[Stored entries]
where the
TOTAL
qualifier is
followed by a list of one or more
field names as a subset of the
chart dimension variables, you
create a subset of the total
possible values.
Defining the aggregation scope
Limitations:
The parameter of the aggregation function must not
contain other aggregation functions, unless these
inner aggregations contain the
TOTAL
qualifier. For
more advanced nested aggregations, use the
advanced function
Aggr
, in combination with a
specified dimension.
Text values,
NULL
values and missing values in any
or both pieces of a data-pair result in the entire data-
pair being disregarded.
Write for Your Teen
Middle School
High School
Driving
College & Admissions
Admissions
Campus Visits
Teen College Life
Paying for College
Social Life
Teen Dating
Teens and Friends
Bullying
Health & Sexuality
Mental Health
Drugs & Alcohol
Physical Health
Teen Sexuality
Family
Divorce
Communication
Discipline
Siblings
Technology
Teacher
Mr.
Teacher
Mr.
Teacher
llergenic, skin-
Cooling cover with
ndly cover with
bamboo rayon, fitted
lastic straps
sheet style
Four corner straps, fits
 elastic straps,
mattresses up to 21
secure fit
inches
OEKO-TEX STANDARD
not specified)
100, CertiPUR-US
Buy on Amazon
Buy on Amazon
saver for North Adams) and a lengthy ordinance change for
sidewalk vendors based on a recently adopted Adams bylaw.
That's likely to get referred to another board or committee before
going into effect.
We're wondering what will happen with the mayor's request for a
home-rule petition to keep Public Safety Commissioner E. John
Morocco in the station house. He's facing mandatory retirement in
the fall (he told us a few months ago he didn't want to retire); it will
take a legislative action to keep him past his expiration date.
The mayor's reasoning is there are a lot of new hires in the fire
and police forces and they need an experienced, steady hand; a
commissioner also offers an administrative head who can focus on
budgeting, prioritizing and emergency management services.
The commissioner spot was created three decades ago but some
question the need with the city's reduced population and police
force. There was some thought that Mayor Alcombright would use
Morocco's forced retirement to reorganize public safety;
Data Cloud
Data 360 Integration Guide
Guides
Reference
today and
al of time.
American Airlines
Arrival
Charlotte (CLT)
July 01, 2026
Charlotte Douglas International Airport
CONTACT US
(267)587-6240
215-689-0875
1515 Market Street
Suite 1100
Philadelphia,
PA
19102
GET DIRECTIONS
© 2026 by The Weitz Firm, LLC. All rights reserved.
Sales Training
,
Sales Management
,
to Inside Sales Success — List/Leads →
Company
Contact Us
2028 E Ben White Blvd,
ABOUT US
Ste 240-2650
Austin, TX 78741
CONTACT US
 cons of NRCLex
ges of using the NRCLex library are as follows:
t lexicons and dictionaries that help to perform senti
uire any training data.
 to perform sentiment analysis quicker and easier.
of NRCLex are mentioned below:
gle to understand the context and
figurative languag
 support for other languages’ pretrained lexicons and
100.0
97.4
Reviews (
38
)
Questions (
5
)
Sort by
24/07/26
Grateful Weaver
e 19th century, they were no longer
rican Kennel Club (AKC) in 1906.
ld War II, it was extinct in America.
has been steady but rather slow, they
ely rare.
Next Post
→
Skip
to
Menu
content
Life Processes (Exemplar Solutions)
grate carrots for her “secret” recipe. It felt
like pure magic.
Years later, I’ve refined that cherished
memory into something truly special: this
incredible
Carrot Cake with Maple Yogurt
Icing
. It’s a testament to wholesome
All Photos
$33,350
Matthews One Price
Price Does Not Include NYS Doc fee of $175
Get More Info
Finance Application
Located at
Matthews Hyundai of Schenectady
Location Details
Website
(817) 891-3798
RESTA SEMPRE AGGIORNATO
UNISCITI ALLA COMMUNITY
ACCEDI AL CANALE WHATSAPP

*EXERCISE DETAILS*: Update all the items above by replacing each "Buy on Amazon" with "View on Amazon" and leaving everything else unchanged.

*RESPONSE TO THE TASK*:
where the
TOTAL
qualifier is
followed by a list of one or more
field names as a subset of the
chart dimension variables, you
create a subset of the total
possible values.
Defining the aggregation scope
Limitations:
The parameter of the aggregation function must not
contain other aggregation functions, unless these
inner aggregations contain the
TOTAL
qualifier. For
more advanced nested aggregations, use the
advanced function
Aggr
, in combination with a
specified dimension.
Text values,
NULL
values and missing values in any
or both pieces of a data-pair result in the entire data-
pair being disregarded.
Write for Your Teen
Middle School
High School
Driving
College & Admissions
Admissions
Campus Visits
Teen College Life
Paying for College
Social Life
Teen Dating
Teens and Friends
Bullying
Health & Sexuality
Mental Health
Drugs & Alcohol
Physical Health
Teen Sexuality
Family
Divorce
Communication
Discipline
Siblings
Technology
Teacher
Mr.
Teacher
Mr.
Teacher
llergenic, skin-
Cooling cover with
ndly cover with
bamboo rayon, fitted
lastic straps
sheet style
Four corner straps, fits
 elastic straps,
mattresses up to 21
secure fit
inches
OEKO-TEX STANDARD
not specified)
100, CertiPUR-US
View on Amazon
View on Amazon
saver for North Adams) and a lengthy ordinance change for
sidewalk vendors based on a recently adopted Adams bylaw.
That's likely to get referred to another board or committee before
going into effect.
We're wondering what will happen with the mayor's request for a
home-rule petition to keep Public Safety Commissioner E. John
Morocco in the station house. He's facing mandatory retirement in
the fall (he told us a few months ago he didn't want to retire); it will
take a legislative action to keep him past his expiration date.
The mayor's reasoning is there are a lot of new hires in the fire
and police forces and they need an experienced, steady hand; a
commissioner also offers an administrative head who can focus on
budgeting, prioritizing and emergency management services.
The commissioner spot was created three decades ago but some
question the need with the city's reduced population and police
force. There was some thought that Mayor Alcombright would use
Morocco's forced retirement to reorganize public safety;
Data Cloud
Data 360 Integration Guide
Guides
Reference
today and
al of time.
American Airlines
Arrival
Charlotte (CLT)
July 01, 2026
Charlotte Douglas International Airport
CONTACT US
(267)587-6240
215-689-0875
1515 Market Street
Suite 1100
Philadelphia,
PA
19102
GET DIRECTIONS
© 2026 by The Weitz Firm, LLC. All rights reserved.
Sales Training
,
Sales Management
,
to Inside Sales Success — List/Leads →
Company
Contact Us
2028 E Ben White Blvd,
ABOUT US
Ste 240-2650
Austin, TX 78741
CONTACT US
 cons of NRCLex
ges of using the NRCLex library are as follows:
t lexicons and dictionaries that help to perform senti
uire any training data.
 to perform sentiment analysis quicker and easier.
of NRCLex are mentioned below:
gle to understand the context and
figurative languag
 support for other languages’ pretrained lexicons and
100.0
97.4
Reviews (
38
)
Questions (
5
)
Sort by
24/07/26
Grateful Weaver
e 19th century, they were no longer
rican Kennel Club (AKC) in 1906.
ld War II, it was extinct in America.
has been steady but rather slow, they
ely rare.
Next Post
→
Skip
to
Menu
content
Life Processes (Exemplar Solutions)
grate carrots for her “secret” recipe. It felt
like pure magic.
Years later, I’ve refined that cherished
memory into something truly special: this
incredible
Carrot Cake with Maple Yogurt
Icing
. It’s a testament to wholesome
All Photos
$33,350
Matthews One Price
Price Does Not Include NYS Doc fee of $175
Get More Info
Finance Application
Located at
Matthews Hyundai of Schenectady
Location Details
Website
(817) 891-3798
RESTA SEMPRE AGGIORNATO
UNISCITI ALLA COMMUNITY
ACCEDI AL CANALE WHATSAPP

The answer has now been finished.